Output every line of text in the data below verbatim, in the same order, and omit the picture markers.

-- DATA SHOWN follows --

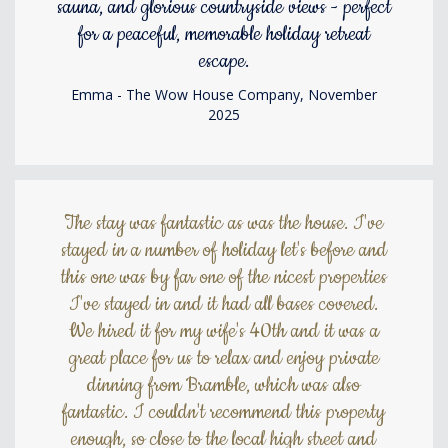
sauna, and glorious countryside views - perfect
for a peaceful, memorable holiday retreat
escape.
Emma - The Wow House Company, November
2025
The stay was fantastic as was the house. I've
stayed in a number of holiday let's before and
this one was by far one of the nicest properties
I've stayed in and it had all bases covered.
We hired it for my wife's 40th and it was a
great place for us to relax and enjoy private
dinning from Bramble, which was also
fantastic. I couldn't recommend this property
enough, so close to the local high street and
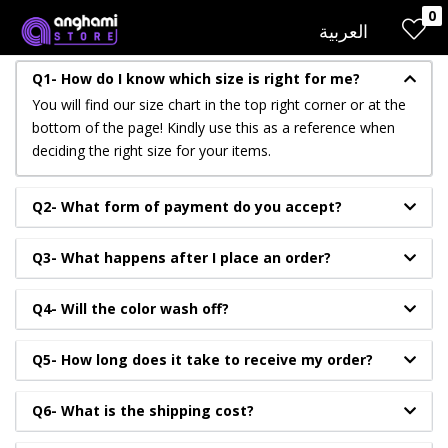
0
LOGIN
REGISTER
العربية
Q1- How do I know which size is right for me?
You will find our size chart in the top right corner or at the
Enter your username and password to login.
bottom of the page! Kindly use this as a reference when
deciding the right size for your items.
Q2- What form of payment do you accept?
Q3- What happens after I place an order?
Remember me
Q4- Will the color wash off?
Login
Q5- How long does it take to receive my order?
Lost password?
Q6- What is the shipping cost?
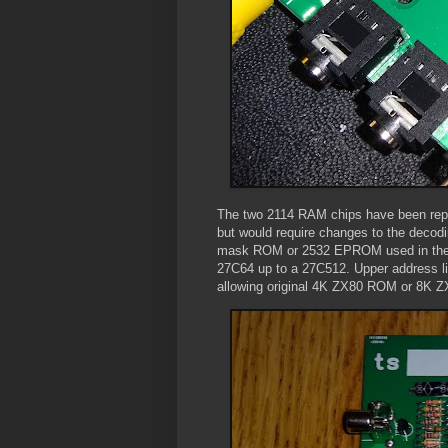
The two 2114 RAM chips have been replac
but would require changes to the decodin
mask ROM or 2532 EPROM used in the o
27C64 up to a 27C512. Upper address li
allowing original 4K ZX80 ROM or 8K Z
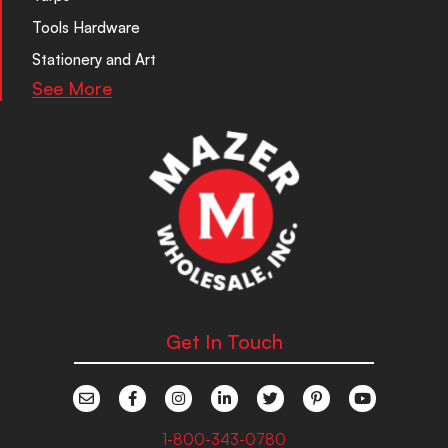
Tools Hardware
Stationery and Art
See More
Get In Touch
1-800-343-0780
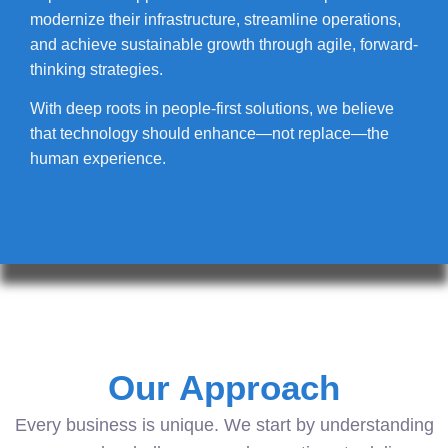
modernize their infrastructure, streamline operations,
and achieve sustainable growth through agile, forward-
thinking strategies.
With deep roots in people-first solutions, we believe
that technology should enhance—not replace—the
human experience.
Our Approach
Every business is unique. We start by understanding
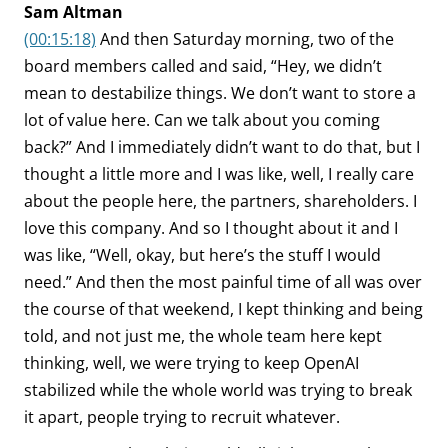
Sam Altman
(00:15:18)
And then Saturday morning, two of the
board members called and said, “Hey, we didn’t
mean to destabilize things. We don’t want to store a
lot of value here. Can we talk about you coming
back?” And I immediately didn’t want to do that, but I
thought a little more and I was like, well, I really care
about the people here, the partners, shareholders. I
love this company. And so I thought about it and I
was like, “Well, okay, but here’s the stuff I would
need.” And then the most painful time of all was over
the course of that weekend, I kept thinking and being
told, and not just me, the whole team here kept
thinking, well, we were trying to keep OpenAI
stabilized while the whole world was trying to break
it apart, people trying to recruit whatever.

-- DATA SHOWN concluded --

• RESULT OF THIS EXERCISE:
sauna, and glorious countryside views - perfect
for a peaceful, memorable holiday retreat
escape.
Emma - The Wow House Company, November
2025
The stay was fantastic as was the house. I've
stayed in a number of holiday let's before and
this one was by far one of the nicest properties
I've stayed in and it had all bases covered.
We hired it for my wife's 40th and it was a
great place for us to relax and enjoy private
dinning from Bramble, which was also
fantastic. I couldn't recommend this property
enough, so close to the local high street and
0
LOGIN
REGISTER
العربية
Q1- How do I know which size is right for me?
You will find our size chart in the top right corner or at the
Enter your username and password to login.
bottom of the page! Kindly use this as a reference when
deciding the right size for your items.
Q2- What form of payment do you accept?
Q3- What happens after I place an order?
Remember me
Q4- Will the color wash off?
Login
Q5- How long does it take to receive my order?
Lost password?
Q6- What is the shipping cost?
The two 2114 RAM chips have been replac
but would require changes to the decodin
mask ROM or 2532 EPROM used in the o
27C64 up to a 27C512. Upper address li
allowing original 4K ZX80 ROM or 8K Z
Tools Hardware
Stationery and Art
See More
Get In Touch
1-800-343-0780
modernize their infrastructure, streamline operations,
and achieve sustainable growth through agile, forward-
thinking strategies.
With deep roots in people-first solutions, we believe
that technology should enhance—not replace—the
human experience.
Our Approach
Every business is unique. We start by understanding
Sam Altman
(00:15:18)
And then Saturday morning, two of the
board members called and said, “Hey, we didn’t
mean to destabilize things. We don’t want to store a
lot of value here. Can we talk about you coming
back?” And I immediately didn’t want to do that, but I
thought a little more and I was like, well, I really care
about the people here, the partners, shareholders. I
love this company. And so I thought about it and I
was like, “Well, okay, but here’s the stuff I would
need.” And then the most painful time of all was over
the course of that weekend, I kept thinking and being
told, and not just me, the whole team here kept
thinking, well, we were trying to keep OpenAI
stabilized while the whole world was trying to break
it apart, people trying to recruit whatever.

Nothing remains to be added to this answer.